* _Document extract_:
AnalysisRun Lifecycle

When a Rollout step triggers an analysis, an AnalysisRun is created:

AnalysisTemplate (definition)
         │
         ▼
  AnalysisRun (instance)
         │
         ├── Measurement 1: ✓ Pass (success rate: 0.98)
         ├── Measurement 2: ✓ Pass (success rate: 0.97)
         ├── Measurement 3: ✓ Pass (success rate: 0.96)
         │
         └── Result: Successful → Rollout proceeds to next step

If a measurement fails:

  AnalysisRun (instance)
         │
         ├── Measurement 1: ✓ Pass (success rate: 0.97)
         ├── Measurement 2: ✗ Fail (success rate: 0.82)
         │
         └── Result: Failed → Rollout automatically rolls back

Supported Providers

Provider	Use Case
Prometheus	Most common; query any Prometheus metric
Datadog	SaaS monitoring; native Datadog queries
New Relic	NRQL queries for application metrics
Wavefront	Wavefront ts() queries
CloudWatch	AWS-native metrics
Kayenta	Netflix’s automated canary analysis
Web	Generic HTTP endpoint (any JSON API)
Job	Run a Kubernetes Job as the analysis

Automated Rollback

How Rollback Works

When an AnalysisRun fails, Argo Rollouts:

Immediately scales the canary ReplicaSet to zero
Sets the stable ReplicaSet to the desired replica count
Updates the traffic routing to send 100% to stable
Marks the Rollout as “Degraded”

Before failure:
  Stable (v1): 8 pods, 80% traffic
  Canary (v2): 2 pods, 20% traffic

After AnalysisRun failure:
  Stable (v1): 10 pods, 100% traffic
  Canary (v2): 0 pods, 0% traffic
  Status: Degraded

Rollback Timing

The speed of automated rollback depends on your analysis configuration:

metrics:
  - name: error-rate
    interval: 30s        # Check every 30 seconds
    failureLimit: 0      # Fail immediately on first bad measurement

With this configuration, the worst-case detection time is 30 seconds (one interval). Total rollback time:

Detection:  30 seconds (one interval)
Decision:    ~1 second (controller processes failure)
Scale down:  ~5 seconds (canary pods terminated)
Traffic:     ~1 second (routing updated)
─────────────────────────────────────
Total:      ~37 seconds

Compare this to a human operator who has to: notice the alert (minutes), open the dashboard (seconds), analyze the data (minutes), decide to rollback (seconds to minutes), execute the rollback (seconds). Total: 5-30 minutes.

Abort vs Retry

# Manually abort a rollout (instant rollback)
kubectl argo rollouts abort my-app

# Retry a failed/aborted rollout
kubectl argo rollouts retry my-app

# Manually promote (skip remaining steps)

* _List of tasks_:
- A) List every provider named in the table of supported providers in the Argo Rollouts text.
- B) Extend the Argo Rollouts analysis and rollback text above, picking up right after its last line.

[Items listed in a dataset]
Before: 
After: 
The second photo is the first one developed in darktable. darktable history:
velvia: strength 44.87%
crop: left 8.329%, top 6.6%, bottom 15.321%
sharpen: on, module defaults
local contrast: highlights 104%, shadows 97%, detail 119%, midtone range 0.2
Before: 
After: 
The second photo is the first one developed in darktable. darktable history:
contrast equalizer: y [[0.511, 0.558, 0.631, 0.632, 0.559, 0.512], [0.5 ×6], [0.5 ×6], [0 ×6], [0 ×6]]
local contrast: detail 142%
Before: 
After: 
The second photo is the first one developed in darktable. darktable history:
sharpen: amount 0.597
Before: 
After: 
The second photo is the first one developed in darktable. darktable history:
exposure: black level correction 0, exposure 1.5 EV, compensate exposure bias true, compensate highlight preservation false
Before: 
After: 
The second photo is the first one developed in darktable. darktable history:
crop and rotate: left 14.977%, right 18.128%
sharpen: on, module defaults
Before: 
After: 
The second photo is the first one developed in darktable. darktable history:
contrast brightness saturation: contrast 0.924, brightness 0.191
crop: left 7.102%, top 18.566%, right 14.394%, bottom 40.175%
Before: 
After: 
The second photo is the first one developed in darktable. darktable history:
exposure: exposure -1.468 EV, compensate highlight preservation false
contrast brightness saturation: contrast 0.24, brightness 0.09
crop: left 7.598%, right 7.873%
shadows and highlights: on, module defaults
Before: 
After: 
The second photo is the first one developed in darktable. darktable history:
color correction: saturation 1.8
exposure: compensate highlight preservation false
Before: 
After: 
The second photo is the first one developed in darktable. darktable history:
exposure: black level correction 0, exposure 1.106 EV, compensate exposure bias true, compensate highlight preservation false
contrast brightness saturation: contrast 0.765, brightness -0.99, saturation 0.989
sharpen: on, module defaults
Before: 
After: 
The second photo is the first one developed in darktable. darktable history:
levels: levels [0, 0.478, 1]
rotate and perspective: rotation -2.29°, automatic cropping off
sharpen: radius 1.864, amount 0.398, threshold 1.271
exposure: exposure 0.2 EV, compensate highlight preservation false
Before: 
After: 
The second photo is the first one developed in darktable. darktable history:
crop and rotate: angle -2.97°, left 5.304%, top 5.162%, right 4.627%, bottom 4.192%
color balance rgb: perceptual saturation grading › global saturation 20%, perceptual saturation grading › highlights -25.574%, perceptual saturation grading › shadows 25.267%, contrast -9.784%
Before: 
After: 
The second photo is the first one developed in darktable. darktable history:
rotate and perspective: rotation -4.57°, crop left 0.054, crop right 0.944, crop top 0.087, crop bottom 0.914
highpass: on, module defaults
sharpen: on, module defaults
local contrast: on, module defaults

* _Outputs in order_:
- A) Prometheus, Datadog, New Relic, Wavefront, CloudWatch, Kayenta, Web, Job

- B)
kubectl argo rollouts promote my-app

# Promote but only to the next step
kubectl argo rollouts promote my-app --step 1

Anti-Affinity Between Canary and Stable

Why It Matters

If canary and stable pods run on the same node and the new version has a memory leak that crashes the node, both versions go down. Use anti-affinity to separate them:

apiVersion: argoproj.io/v1alpha1
kind: Rollout
metadata:
  name: my-app
spec:
  strategy:
    canary:
      antiAffinity:
        preferredDuringSchedulingIgnoredDuringExecution:
          weight: 100

This tells Kubernetes to prefer scheduling canary pods on different nodes than stable pods. A canary crashing its node will not take down the stable version.

Rollout Lifecycle & Status

Understanding Rollout Phases

┌──────────┐     ┌──────────┐     ┌──────────┐     ┌──────────┐
│  Healthy │ ──► │ Paused   │ ──► │Progressing──► │  Healthy │
│  (v1)    │     │ (canary) │     │ (promote)│     │  (v2)    │
└──────────┘     └────┬─────┘     └──────────┘     └──────────┘
                      │
                      ▼ (analysis failure)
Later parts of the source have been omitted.